With a healthy dose of humor, and respect for its characters’ weaknesses, Prince Avalanche carefully develops its central relationships. As Alvin and Lance, Rudd and Hirsch search for ways to resolve their differences, build on what they have in common, and tolerate the idiosyncrasies they bring to each day. By focusing on their day-to-day routines, writer/director David Gordon Green creates an ironic context to connect their hopes. Because we believe in the value of their work, we want to believe in the sincerity of their aspirations. Just as people who lost their homes in the fire must confront their realities, these well-intentioned helpers must acknowledge their challenges to move forward. Without descending into melodrama, Green makes us believe in the chances these men want to take to progress their lives, if only they could be honest with themselves.
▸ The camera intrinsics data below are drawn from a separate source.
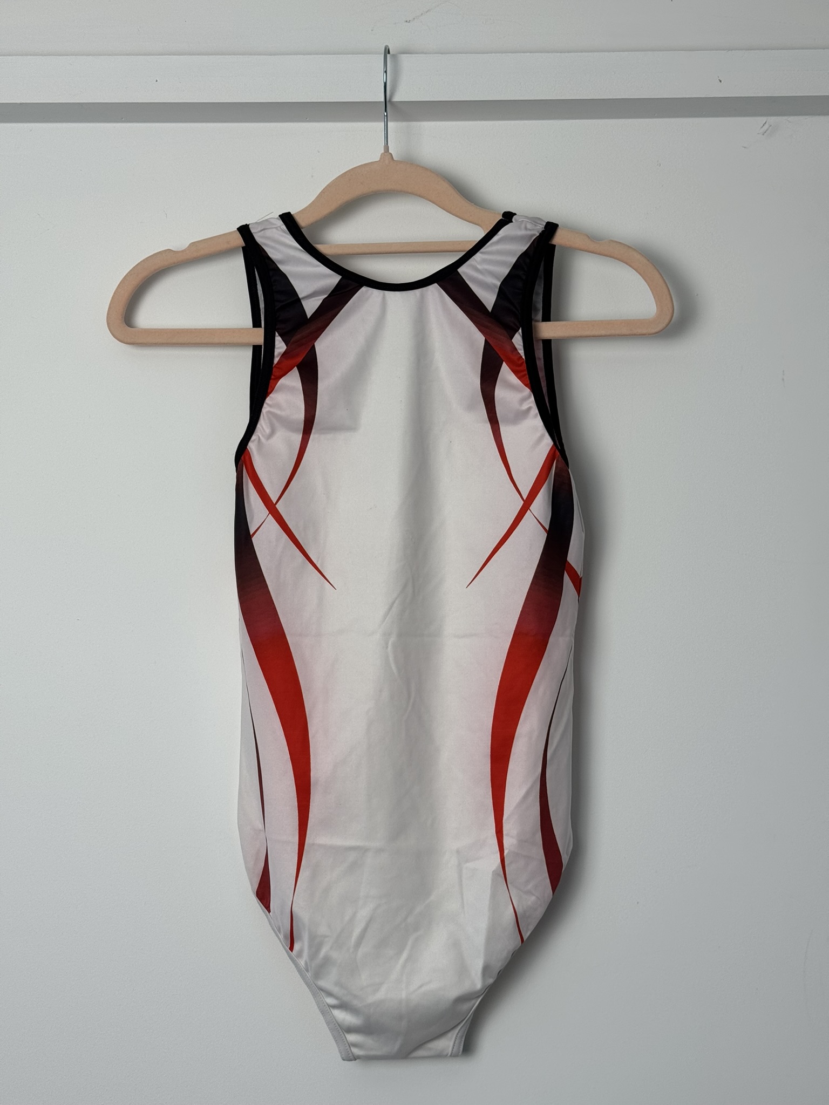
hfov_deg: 30.3
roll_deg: +1.0
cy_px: 552
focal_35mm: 48
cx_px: 414
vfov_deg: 39.7
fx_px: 1533
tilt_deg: +4.0
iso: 50
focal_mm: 6.76
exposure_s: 1/136
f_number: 1.78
What makes the film work is Green’s authentic approach to his characters. In lesser hands, the dynamics between Alvin and Lance could approach sitcom levels of predictability. But Green reveals how people, no matter how well intentioned, can let their distortions of truth minimize their convictions. The filmmaker reminds us that, no matter what people may face any day, they can always find reason for hope. Anything can grow in the future, from a forest damaged by fire to a man devastated by heartbreak.

Of these special aspects of Prince Avalanche, what’s most redeeming is how Rudd reminds us what a strong actor he can be. In too many of his films, his accessible personality undermines his credibility as a moving actor. This role, more than many others, gives us the chance to see, again, that beneath the appealing persona is an actor who can make us believe in a likable, flawed man who intends to fix the woods.

With so many film choices this summer, small movies like Prince Avalanche are easy to miss. Take the time to discover this work. You’ll appreciate this visit to the Texas countryside, no matter how challenging the work ahead.

 

Film Nutritional Value

Prince Avalanche

* Content: High. David Gordon Green creates a story that works as an exploration of how people deny their realities as they try to repair their lives.

* Entertainment: High. Even with its meaningful content for adults and older teenagers, Prince Avalanche is filled with meaningful moments that we delight as we wait for its meaningful messages.

* Message: High. No matter our expectations, Prince Avalanche surprises us with characters and situations that are fun, compelling and memorable.

* Relevance: Medium. Even though this is a film adults will most appreciate, and not appropriate for young children, any opportunity to talk with older teenagers about the realities of denial is worthwhile.

* Opportunity for Dialogue: High. You and your older teenagers will have a lot to consider as you absorb what Green delivers in this unusual and satisfying film.

 

(Prince Avalanche is rated R for content. The film runs 94 minutes.)